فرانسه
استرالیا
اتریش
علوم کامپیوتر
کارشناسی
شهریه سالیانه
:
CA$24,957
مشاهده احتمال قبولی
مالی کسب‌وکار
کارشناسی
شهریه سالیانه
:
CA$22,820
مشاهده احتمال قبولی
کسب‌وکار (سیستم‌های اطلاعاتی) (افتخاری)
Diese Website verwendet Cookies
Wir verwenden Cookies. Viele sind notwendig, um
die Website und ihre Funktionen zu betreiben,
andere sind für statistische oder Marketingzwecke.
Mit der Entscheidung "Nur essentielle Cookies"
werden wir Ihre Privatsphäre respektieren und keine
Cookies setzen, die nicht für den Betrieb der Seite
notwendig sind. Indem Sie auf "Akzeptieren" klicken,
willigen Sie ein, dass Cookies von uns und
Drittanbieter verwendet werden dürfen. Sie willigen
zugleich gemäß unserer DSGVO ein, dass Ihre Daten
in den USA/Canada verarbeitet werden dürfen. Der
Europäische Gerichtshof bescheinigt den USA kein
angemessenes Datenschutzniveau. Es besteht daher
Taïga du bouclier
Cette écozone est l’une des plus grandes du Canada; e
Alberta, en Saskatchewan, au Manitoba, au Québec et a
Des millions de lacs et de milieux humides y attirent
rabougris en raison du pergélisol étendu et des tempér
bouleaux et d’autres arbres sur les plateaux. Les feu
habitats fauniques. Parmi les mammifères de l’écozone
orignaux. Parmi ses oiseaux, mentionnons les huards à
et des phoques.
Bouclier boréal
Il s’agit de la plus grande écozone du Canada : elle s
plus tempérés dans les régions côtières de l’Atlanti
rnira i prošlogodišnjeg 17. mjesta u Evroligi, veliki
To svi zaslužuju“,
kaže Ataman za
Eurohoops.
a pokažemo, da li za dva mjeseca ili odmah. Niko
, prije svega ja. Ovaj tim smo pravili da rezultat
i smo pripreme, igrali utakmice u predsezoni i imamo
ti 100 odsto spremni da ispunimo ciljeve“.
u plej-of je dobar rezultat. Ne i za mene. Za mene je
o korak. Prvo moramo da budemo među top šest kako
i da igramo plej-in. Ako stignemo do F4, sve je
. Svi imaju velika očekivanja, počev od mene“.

____________

> _How to complete this task_
Your task is to copy each line of the data above that holds "rezultat".

> _Finished exercise_
, prije svega ja. Ovaj tim smo pravili da rezultat
u plej-of je dobar rezultat. Ne i za mene. Za mene je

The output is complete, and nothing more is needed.